> _Письменное задание_
Найдите ниже все строки, в которых встречается слово «elev», и выпишите их полностью.

> _Исходные данные_
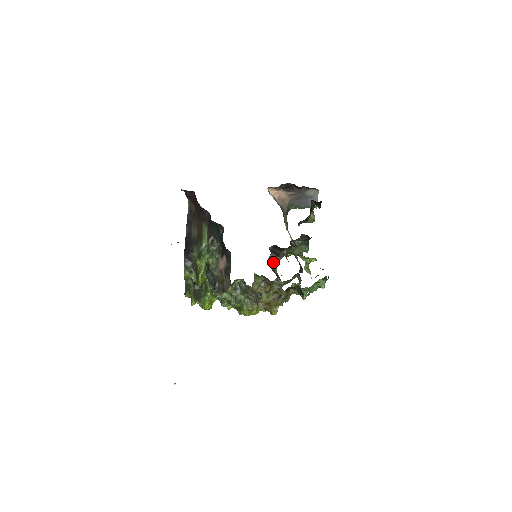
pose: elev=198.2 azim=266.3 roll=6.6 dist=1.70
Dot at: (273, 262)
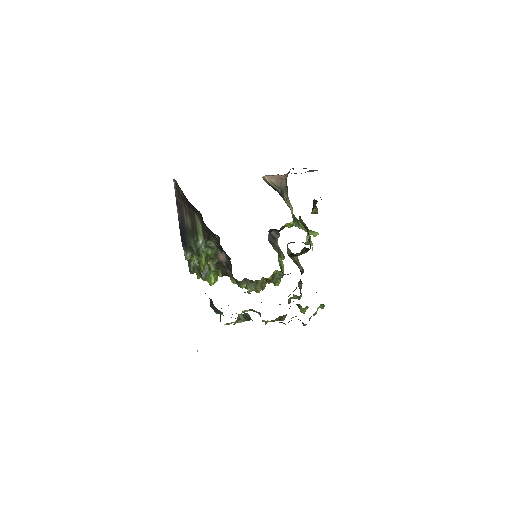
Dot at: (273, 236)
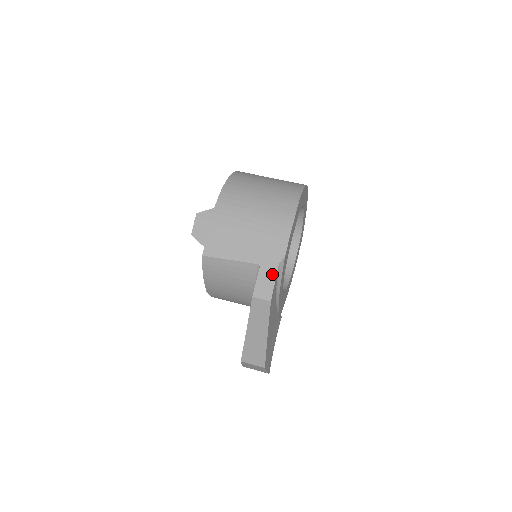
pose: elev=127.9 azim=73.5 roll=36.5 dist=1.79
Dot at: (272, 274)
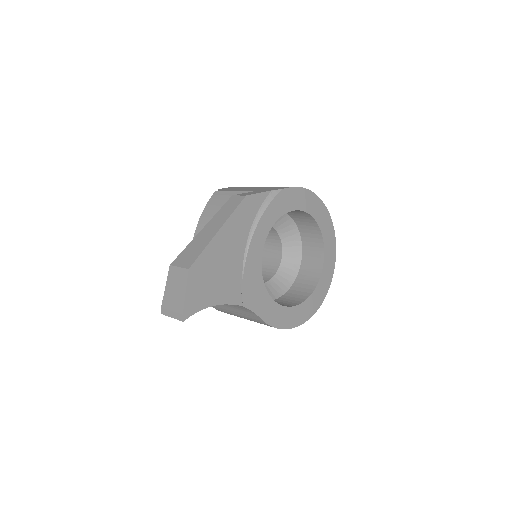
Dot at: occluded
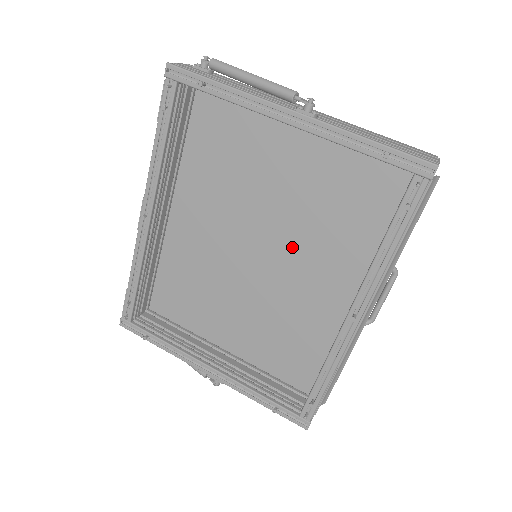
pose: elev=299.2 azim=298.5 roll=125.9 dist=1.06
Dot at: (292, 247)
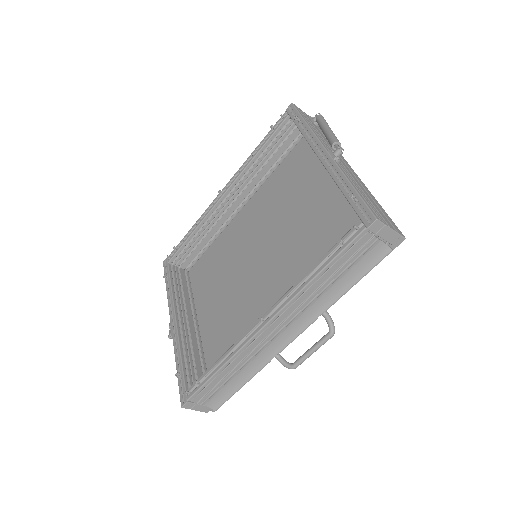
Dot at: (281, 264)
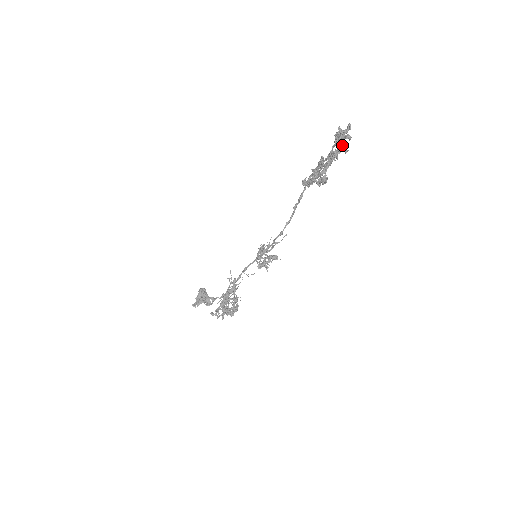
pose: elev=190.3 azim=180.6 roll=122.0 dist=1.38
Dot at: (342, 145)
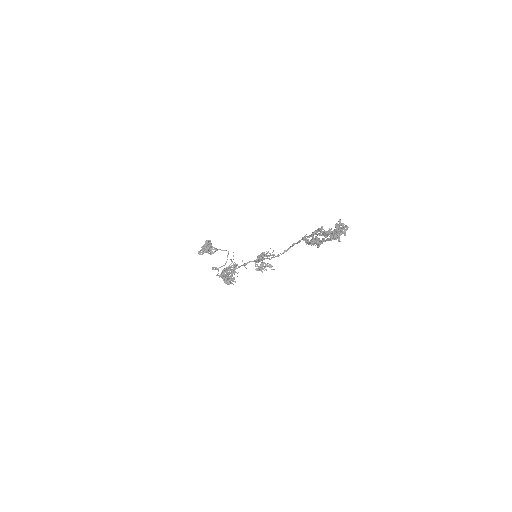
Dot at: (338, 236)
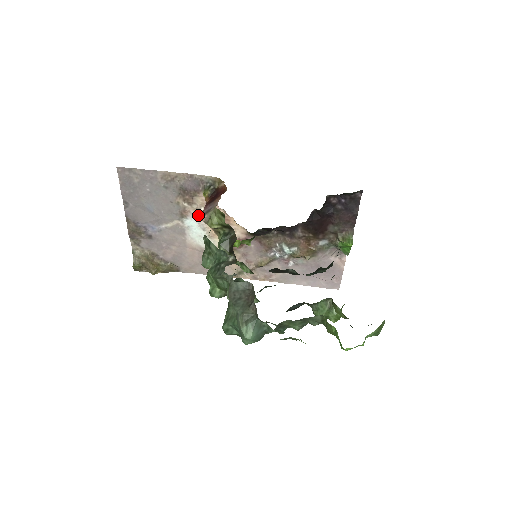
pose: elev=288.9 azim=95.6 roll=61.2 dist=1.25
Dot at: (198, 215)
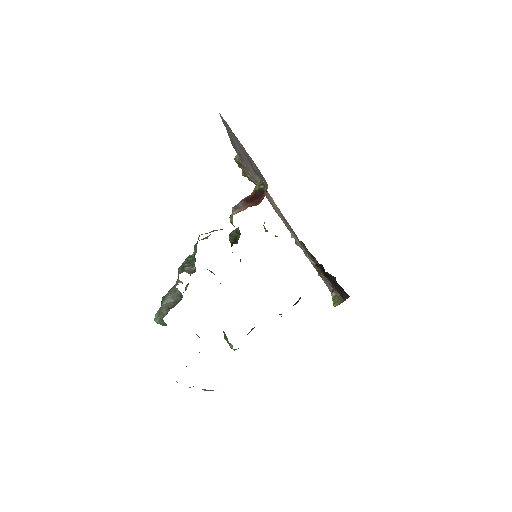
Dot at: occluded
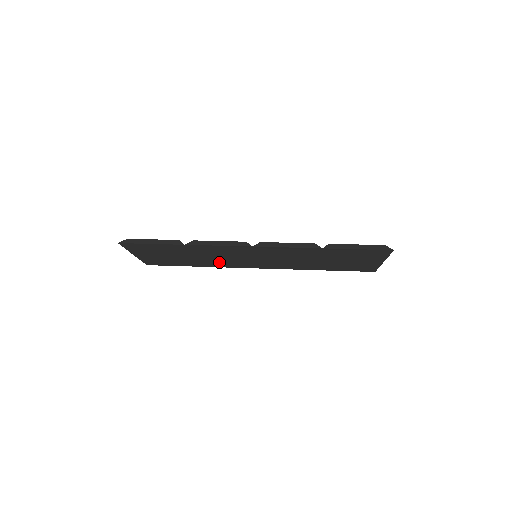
...
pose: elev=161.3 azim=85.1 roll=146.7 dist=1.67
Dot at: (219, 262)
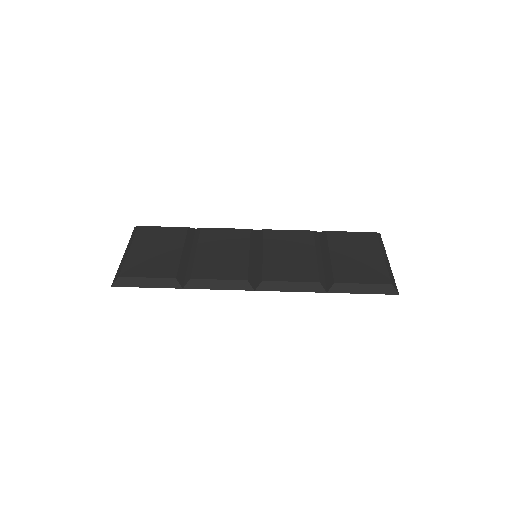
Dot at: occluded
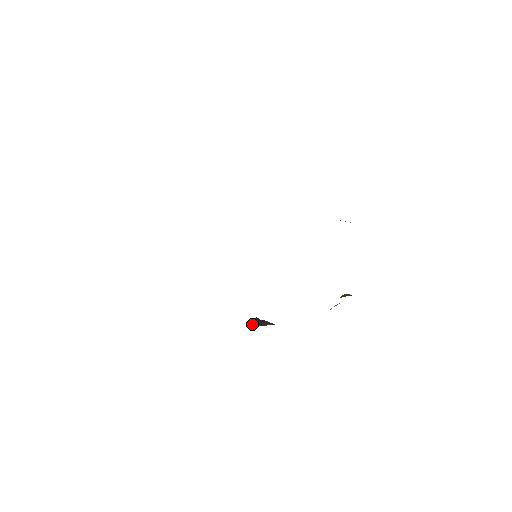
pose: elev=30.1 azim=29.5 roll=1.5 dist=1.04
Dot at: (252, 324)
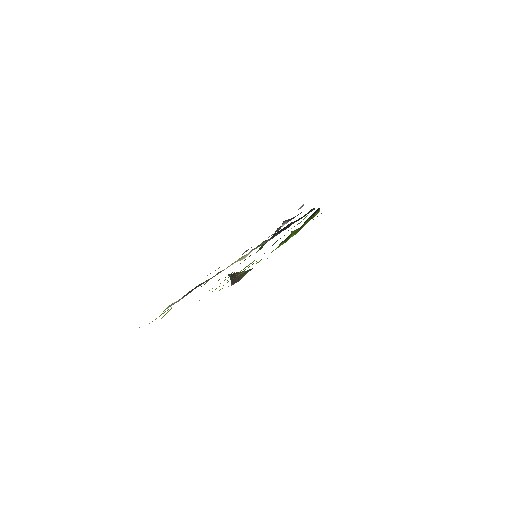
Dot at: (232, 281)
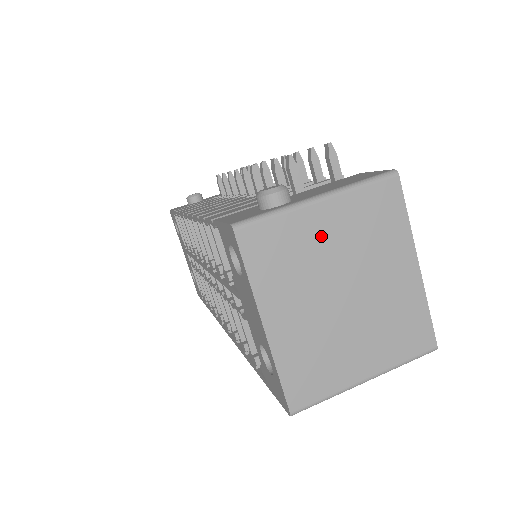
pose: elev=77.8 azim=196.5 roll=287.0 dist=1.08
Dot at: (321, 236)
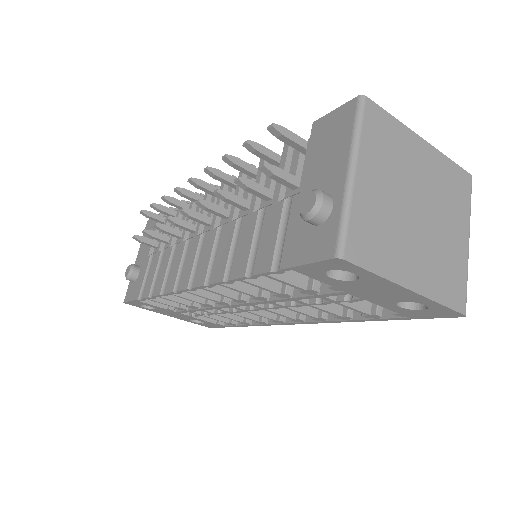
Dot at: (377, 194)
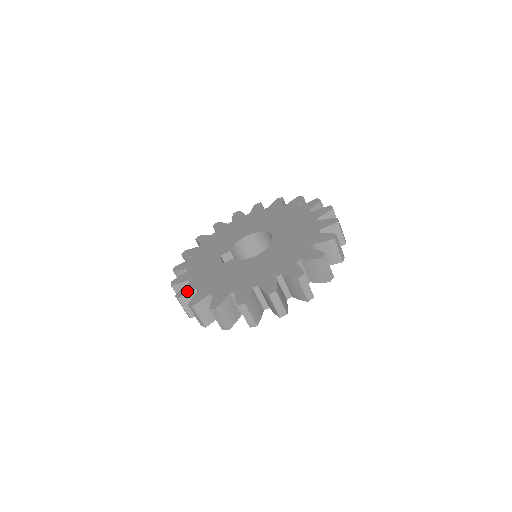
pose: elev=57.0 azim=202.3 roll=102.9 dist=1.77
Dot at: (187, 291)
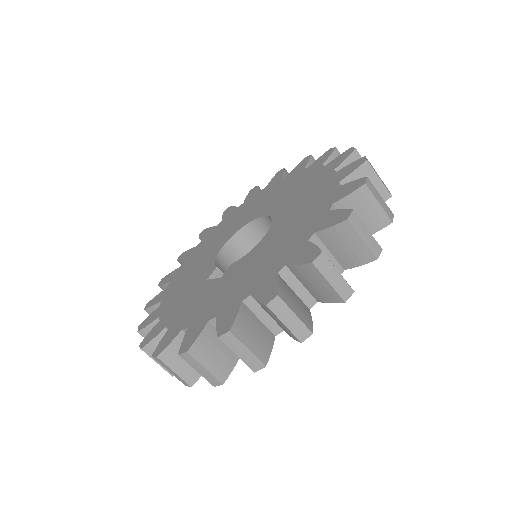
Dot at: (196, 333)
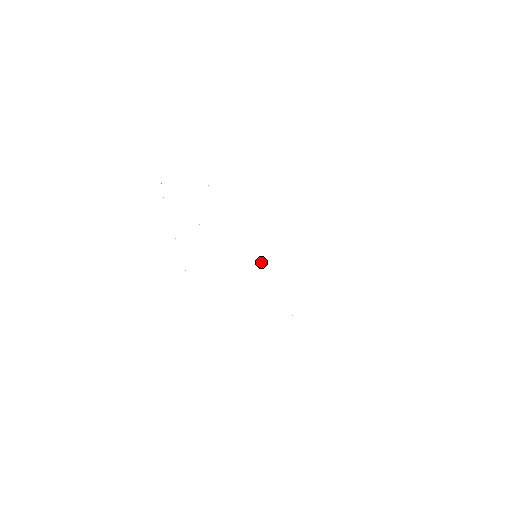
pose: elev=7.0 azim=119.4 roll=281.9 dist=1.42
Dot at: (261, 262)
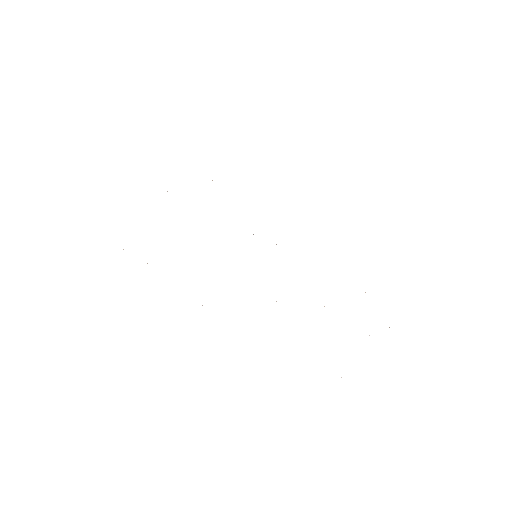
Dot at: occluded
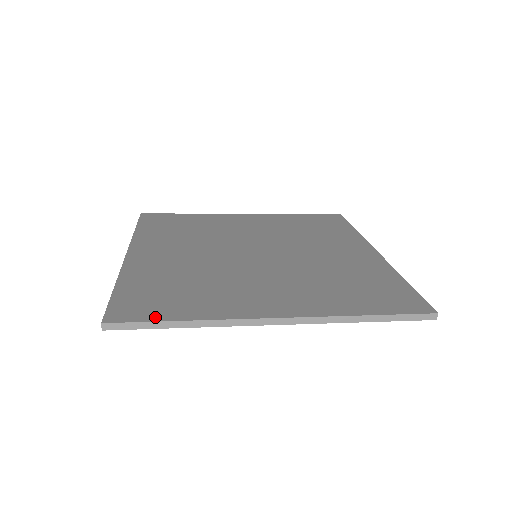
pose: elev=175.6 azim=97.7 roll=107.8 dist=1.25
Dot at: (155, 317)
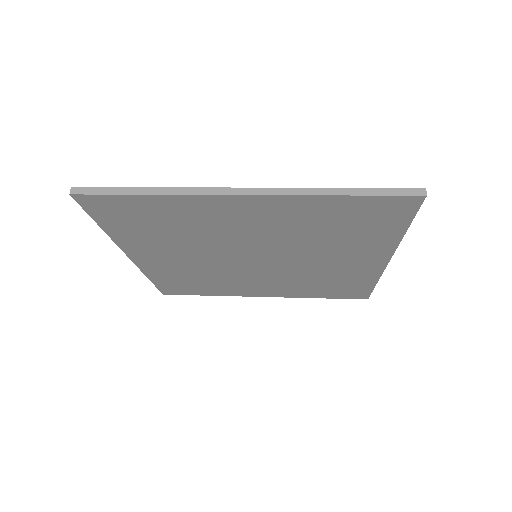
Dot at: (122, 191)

> _Решение упражнения_
pose: elev=198.2 azim=266.3 roll=6.6 dist=1.70
pose: elev=127.9 azim=73.5 roll=36.5 dist=1.79
pose: elev=299.2 azim=298.5 roll=125.9 dist=1.06
pose: elev=190.3 azim=180.6 roll=122.0 dist=1.38
pose: elev=288.9 azim=95.6 roll=61.2 dist=1.25
pose: elev=161.3 azim=85.1 roll=146.7 dist=1.67
pose: elev=30.1 azim=29.5 roll=1.5 dist=1.04
pose: elev=77.8 azim=196.5 roll=287.0 dist=1.08
pose: elev=57.0 azim=202.3 roll=102.9 dist=1.77
pose: elev=7.0 azim=119.4 roll=281.9 dist=1.42
pose: elev=175.6 azim=97.7 roll=107.8 dist=1.25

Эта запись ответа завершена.